In fact if you shoot RAW files rather than JPEGs and you’re careful about the exposure, you can often capture a single image with a wide enough tonal range for a successful HDR image. So here’s an example of how this works using a single RAW file from a Sony A7R III, one of the new cameras supported by this update. It’s also a chance to take another look at some of the editing tools and filters in Aurora HDR 2018 1.2 (all screenshots and instructions are from the Mac version).
This shot was taken on an overcast day with some structure in the sky, but the lighting was pretty flat and it’s going to take a little work to turn this into something more dramatic. There is a full range of tones in the RAW file, though, even in the sky, so there should be enough to work with.
01 Merging a single image
Working with single images is no different to working with bracketed exposures – you simply drag the file you want to work with on to the Aurora HDR window. The Tone Mapping box should be checked by default, but make sure you click on the ‘gear’ icon. You won’t see any deghosting options, obviously, since this is a single image, but it’s still worth checking the Color Denoise and Chromatic Aberration Removal boxes. Now click the Create HDR button and wait – Aurora HDR 2018 1.2 does seem a little faster, but this still takes a little time.
02 Choose a preset
Once the image is opened in the main editing window, you might want to skim through the presets to find a good starting point for your HDR ‘look’. It’s not essential – you can create your HDR effect manually from scratch – but it can give you a few ideas.
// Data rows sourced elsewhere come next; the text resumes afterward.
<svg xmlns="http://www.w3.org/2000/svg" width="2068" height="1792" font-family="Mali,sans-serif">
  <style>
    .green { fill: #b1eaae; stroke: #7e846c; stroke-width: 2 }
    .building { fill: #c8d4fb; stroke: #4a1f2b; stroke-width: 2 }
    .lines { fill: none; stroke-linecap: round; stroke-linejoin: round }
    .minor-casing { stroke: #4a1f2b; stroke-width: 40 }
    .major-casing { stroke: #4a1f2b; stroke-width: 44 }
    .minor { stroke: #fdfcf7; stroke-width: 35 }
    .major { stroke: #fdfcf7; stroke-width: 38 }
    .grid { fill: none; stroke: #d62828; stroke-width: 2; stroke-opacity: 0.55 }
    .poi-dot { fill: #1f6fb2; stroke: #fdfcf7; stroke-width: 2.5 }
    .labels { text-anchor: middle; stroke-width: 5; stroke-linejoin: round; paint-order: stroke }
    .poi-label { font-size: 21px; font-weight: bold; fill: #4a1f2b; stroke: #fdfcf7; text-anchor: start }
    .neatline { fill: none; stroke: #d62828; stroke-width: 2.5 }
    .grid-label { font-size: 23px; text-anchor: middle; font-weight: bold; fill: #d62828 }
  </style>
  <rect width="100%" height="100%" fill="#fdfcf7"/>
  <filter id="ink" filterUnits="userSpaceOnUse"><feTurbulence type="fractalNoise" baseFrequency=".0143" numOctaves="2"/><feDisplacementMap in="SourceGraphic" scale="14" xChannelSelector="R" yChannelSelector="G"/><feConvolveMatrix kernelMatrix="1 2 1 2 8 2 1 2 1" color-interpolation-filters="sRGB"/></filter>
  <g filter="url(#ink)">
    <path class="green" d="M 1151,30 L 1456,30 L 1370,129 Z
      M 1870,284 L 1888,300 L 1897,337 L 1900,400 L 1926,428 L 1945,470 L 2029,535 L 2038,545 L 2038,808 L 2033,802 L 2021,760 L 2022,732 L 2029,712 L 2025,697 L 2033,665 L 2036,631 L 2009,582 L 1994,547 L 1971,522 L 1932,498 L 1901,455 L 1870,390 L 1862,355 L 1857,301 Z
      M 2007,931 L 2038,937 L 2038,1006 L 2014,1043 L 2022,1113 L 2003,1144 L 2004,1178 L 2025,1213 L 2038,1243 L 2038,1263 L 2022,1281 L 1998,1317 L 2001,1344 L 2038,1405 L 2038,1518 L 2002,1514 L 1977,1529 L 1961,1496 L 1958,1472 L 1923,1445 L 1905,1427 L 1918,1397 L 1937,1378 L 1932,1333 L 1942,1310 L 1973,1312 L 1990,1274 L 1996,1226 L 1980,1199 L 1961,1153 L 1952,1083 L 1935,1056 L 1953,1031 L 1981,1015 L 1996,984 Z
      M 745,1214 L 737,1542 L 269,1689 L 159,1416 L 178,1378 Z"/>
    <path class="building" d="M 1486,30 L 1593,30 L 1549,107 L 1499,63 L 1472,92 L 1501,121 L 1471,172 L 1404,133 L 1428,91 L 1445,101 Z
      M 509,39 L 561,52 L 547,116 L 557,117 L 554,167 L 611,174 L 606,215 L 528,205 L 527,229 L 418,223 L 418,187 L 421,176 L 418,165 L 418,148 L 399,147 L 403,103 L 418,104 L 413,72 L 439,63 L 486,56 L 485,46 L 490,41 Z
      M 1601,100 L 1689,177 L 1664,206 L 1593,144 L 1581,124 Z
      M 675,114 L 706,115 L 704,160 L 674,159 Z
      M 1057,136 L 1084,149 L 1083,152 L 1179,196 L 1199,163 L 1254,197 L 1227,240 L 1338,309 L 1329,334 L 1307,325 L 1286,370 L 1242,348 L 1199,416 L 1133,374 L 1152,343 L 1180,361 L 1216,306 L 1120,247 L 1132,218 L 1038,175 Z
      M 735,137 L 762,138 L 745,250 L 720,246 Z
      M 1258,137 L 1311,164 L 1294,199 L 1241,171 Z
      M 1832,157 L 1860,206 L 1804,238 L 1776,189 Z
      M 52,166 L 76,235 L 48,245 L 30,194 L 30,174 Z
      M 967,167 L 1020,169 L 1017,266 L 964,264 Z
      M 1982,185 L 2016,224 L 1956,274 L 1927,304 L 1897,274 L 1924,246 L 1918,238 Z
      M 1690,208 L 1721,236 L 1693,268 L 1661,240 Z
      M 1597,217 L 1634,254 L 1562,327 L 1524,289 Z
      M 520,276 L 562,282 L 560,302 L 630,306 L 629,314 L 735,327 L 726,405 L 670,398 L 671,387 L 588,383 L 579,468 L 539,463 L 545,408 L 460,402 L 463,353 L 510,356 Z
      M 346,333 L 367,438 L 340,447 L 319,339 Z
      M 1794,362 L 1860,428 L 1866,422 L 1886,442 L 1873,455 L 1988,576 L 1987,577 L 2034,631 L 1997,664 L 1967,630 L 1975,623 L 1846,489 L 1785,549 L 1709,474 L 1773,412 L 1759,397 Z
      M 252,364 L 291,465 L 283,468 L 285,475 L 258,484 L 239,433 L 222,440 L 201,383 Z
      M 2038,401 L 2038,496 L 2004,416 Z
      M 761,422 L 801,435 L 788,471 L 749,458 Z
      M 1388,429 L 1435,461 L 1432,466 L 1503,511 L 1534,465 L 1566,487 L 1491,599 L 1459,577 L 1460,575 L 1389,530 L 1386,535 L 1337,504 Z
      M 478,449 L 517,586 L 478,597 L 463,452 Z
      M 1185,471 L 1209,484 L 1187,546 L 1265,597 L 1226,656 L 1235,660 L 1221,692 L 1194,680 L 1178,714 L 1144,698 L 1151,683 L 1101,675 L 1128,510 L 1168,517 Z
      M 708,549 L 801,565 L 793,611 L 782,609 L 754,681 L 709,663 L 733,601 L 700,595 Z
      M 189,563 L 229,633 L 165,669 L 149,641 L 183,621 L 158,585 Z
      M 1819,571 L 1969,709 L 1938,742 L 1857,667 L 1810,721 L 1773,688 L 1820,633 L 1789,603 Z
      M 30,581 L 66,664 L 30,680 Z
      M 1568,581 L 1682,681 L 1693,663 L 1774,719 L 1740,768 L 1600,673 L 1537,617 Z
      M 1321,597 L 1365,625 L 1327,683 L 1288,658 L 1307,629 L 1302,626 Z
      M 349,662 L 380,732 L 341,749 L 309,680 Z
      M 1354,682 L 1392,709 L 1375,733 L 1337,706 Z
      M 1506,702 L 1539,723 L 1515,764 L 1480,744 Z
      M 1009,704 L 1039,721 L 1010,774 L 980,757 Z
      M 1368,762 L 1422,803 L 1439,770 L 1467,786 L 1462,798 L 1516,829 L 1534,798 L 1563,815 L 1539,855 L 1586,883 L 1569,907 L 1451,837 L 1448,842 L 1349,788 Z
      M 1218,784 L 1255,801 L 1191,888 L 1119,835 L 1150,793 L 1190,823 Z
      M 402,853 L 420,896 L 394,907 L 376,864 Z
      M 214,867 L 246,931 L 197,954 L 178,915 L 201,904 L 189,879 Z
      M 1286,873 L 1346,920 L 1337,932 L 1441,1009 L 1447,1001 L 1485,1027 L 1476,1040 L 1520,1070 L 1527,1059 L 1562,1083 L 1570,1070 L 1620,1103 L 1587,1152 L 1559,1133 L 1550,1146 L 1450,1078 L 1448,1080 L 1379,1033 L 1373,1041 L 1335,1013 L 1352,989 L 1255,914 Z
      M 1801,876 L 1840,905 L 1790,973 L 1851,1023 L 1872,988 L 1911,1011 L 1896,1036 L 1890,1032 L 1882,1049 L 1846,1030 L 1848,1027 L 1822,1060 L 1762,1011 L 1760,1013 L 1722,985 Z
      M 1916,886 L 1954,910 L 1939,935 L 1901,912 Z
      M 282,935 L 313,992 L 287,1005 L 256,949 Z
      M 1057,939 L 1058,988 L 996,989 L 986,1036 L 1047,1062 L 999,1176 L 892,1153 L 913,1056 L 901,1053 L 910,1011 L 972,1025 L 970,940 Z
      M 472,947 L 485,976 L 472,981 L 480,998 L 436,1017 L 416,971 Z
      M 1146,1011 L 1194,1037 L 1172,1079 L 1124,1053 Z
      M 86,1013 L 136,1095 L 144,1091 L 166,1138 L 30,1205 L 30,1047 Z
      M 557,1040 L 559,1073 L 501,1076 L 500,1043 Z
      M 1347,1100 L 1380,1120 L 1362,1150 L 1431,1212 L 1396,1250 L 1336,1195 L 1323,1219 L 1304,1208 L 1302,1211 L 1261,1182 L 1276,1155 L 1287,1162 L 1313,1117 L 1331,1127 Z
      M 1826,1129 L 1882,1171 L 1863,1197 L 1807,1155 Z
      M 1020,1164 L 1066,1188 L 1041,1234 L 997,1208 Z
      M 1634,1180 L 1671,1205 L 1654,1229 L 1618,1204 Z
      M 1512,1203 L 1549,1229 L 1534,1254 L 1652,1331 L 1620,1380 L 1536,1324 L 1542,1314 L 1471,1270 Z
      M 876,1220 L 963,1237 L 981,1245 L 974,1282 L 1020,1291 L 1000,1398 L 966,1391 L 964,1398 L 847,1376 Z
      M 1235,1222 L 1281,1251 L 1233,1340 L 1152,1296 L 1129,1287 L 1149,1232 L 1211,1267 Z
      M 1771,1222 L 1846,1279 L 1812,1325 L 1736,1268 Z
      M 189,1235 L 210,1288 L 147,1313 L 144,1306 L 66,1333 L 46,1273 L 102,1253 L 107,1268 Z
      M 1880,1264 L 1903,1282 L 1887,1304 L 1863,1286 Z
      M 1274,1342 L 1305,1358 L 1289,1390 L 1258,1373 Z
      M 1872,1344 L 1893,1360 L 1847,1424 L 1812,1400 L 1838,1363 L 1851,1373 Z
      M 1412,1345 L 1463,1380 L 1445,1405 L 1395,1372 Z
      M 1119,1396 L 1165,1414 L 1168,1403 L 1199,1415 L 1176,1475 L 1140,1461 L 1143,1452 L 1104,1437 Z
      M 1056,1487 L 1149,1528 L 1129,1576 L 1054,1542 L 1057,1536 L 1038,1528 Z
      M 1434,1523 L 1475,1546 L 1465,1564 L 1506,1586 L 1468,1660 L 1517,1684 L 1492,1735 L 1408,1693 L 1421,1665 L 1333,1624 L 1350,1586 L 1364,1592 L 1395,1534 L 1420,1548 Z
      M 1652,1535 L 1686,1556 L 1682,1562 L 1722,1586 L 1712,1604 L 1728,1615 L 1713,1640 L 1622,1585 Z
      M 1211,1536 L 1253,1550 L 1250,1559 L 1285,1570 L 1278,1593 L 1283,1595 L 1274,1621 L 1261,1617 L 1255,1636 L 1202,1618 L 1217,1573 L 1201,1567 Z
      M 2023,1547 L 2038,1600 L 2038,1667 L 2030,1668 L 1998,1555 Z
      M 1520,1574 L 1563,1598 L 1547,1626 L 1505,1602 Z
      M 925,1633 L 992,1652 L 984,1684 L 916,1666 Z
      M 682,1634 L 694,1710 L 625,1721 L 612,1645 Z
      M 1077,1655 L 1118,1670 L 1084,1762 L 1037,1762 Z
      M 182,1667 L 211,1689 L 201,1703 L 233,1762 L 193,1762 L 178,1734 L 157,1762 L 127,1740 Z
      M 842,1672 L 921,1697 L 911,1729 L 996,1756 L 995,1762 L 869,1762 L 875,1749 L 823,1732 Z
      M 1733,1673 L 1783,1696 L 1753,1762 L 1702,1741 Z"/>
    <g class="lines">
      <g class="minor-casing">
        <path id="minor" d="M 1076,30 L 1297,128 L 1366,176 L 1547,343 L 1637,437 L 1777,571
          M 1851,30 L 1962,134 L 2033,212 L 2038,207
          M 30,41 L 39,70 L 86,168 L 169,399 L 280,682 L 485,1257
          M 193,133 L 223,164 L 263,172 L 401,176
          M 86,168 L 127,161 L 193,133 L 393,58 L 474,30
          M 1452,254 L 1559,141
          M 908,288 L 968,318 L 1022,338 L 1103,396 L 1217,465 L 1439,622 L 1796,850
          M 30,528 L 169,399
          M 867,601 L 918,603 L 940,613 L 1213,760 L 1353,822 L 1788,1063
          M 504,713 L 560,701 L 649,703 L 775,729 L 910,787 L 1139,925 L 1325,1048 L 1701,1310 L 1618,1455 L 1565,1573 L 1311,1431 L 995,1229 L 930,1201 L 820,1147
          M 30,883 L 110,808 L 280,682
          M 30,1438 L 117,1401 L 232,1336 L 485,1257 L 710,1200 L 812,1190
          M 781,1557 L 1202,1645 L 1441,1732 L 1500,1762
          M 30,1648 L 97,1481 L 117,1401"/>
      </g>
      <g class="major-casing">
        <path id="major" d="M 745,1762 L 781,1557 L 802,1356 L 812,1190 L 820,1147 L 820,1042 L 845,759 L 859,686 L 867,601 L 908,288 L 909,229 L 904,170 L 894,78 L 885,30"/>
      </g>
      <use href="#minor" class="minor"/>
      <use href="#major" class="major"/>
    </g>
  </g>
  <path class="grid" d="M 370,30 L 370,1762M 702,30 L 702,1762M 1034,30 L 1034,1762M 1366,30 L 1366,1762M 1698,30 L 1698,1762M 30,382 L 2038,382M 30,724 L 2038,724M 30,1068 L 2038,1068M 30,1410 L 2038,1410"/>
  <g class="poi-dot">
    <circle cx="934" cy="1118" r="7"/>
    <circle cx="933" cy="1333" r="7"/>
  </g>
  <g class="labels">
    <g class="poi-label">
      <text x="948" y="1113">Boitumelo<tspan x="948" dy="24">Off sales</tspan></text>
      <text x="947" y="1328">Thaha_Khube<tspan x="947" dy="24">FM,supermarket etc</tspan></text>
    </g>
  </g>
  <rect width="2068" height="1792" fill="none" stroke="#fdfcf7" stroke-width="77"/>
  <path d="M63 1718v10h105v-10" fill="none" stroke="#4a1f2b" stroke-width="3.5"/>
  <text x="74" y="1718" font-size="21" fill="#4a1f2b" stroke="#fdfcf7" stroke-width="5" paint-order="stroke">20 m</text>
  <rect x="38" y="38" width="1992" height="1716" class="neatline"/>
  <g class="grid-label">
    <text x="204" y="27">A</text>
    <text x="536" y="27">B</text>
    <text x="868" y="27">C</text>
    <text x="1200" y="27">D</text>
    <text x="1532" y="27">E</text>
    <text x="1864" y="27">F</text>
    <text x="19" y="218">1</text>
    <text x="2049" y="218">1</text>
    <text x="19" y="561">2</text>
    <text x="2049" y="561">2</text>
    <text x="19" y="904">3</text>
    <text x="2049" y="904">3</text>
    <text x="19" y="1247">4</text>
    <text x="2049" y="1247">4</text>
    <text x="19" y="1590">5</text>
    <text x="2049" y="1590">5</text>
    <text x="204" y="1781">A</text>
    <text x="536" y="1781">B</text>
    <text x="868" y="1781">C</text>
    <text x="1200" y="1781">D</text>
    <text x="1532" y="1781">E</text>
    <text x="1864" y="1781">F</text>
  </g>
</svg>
This is the Gloomy Day preset in the Dramatic category.
03 HDR Basic tab
This is where you carry out basic HDR adjustments, as the name suggests. The sliders will already be pre-configured by any preset you’ve chosen but you can, of course, override them manually. Here, reducing the Smart Tone value has darkened the whole image down.
04 Transform tools
Right at the top of the panel is a Transform button which reveals some useful perspective control tools. These are useful in cases like this where there are strong converging verticals, and these can be corrected by dragging the Vertical slider to the left. This will leave blank ‘wedges’ around the picture where the image has been corrected, so you’ll need to use the Crop tool on the top toolbar to crop these out.
05 Lens correction tools
This is the second handy icon at the top of the tools panel. There’s still a good deal of colour fringing in this shot that the Chromatic Aberration Removal option has left behind, and the Remove CA slider in this panel doesn’t seem to help much – but adjusting the Defringe slider gets rid of it straight away.
06 HDR Denoise filter
Zooming in to fix the colour fringing revealed that this image has some other issues, notably strong noise in the areas of the sky that have been darkened and intensified. This is one of the issues with working on single images especially. It looks like the A7R III also has problems with faint horizontal ‘striping’ in RAW files, in areas of high localised contrast. This has shown up in other editors, not just Aurora HDR, so it seems to be a characteristic of this sensor. In any even, the HDR Denoise filter does a good job of suppressing this striping effect and the regular noise, without sacrificing too much fine detail.
07 Top & Bottom Tuning
This filter effectively adds a graduated filter effect, where you can control the Exposure, Contrast, Vibrance and Warmth of the top and bottom of the picture separately. And if you click the Set Orientation button, you see an interactive gadget which you can drag up and down the image to position the gradient effect.
08 Tone Curve filter
All these adjustments have left the image looking rather dark and oppressive, so the Tone Curve filter is a useful final stage for checking and adjusting the brightness and contrast of the picture. Pushing the centre of the curve upwards adds a useful overall lightening effect. From here, you can save your HDR image if you want to keep it for working on again later and export it as a regular JPEG or TIFF for sharing with others.